Find the area of quadrilateral ABCD in which ∠B = 90° , AB = 6 cm, BC = 8 cm and CD = AD = 13 cm.

In △ABC,

Using Pythagoras theorem,

AC² = AB² + BC²

Substituting the values we get,

⇒ AC² = 6² + 8²

⇒ AC² = 36 + 64 = 100

⇒ AC² = 10²

⇒ AC = 10 cm

Calculating area of △ADC,

In △ADC,

Let a = AD = 13 cm, b = DC = 13 cm and c = AC = 10 cm.

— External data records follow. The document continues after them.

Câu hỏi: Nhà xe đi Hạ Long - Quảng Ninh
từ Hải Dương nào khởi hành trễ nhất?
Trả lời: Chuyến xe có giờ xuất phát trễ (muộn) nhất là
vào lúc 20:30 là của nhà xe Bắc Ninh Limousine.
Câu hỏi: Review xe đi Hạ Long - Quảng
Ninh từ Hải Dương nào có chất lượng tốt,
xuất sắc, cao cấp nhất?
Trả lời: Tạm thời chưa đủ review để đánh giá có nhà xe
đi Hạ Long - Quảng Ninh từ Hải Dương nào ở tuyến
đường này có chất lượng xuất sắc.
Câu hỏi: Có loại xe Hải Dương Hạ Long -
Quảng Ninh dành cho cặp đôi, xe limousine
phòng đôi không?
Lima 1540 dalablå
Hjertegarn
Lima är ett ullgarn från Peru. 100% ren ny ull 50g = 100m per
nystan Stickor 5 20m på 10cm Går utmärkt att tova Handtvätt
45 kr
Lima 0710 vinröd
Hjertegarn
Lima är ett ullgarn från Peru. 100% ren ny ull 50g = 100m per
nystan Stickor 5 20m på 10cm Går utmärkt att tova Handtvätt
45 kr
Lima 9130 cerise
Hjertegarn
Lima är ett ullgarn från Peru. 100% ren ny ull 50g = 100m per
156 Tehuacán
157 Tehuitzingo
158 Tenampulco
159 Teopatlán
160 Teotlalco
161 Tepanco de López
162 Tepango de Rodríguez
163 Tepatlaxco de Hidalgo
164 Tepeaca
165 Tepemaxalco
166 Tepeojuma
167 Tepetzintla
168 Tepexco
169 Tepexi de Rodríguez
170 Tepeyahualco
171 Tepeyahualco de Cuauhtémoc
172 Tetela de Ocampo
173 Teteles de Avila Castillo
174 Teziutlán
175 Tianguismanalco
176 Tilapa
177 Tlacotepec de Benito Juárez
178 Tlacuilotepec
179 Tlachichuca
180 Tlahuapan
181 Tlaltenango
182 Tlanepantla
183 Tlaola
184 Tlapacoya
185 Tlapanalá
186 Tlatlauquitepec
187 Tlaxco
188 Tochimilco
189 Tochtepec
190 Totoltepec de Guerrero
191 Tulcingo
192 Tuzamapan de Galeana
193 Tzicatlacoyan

Semi-perimeter (s) = $\dfrac{a + b + c}{2} = \dfrac{13 + 13 + 10}{2} = \dfrac{36}{2}$ = 18 cm.

By Heron's formula,

Area of triangle = $\sqrt{s(s - a)(s - b)(s - c)}$

Substituting values we get,

$\text{Area of △ADC} = \sqrt{18(18 - 13)(18 - 13)(18 - 10)} \\[1em] = \sqrt{18 \times 5 \times 5 \times 8} \\[1em] = \sqrt{3600} \\[1em] = 60 \text{ cm}^2.$

Calculating area of △ABC,

$\text{Area of △ABC } = \dfrac{1}{2} \times \text{ base × height} \\[1em] = \dfrac{1}{2} \times AB \times BC \\[1em] = \dfrac{1}{2} \times 6 \times 8 \\[1em] = 24 \text{ cm}^2$

From figure,

Area of quadrilateral ABCD = Area of △ADC + Area of △ABC

= 60 + 24

= 84 cm².

Hence, area of quadrilateral ABCD = 84 cm².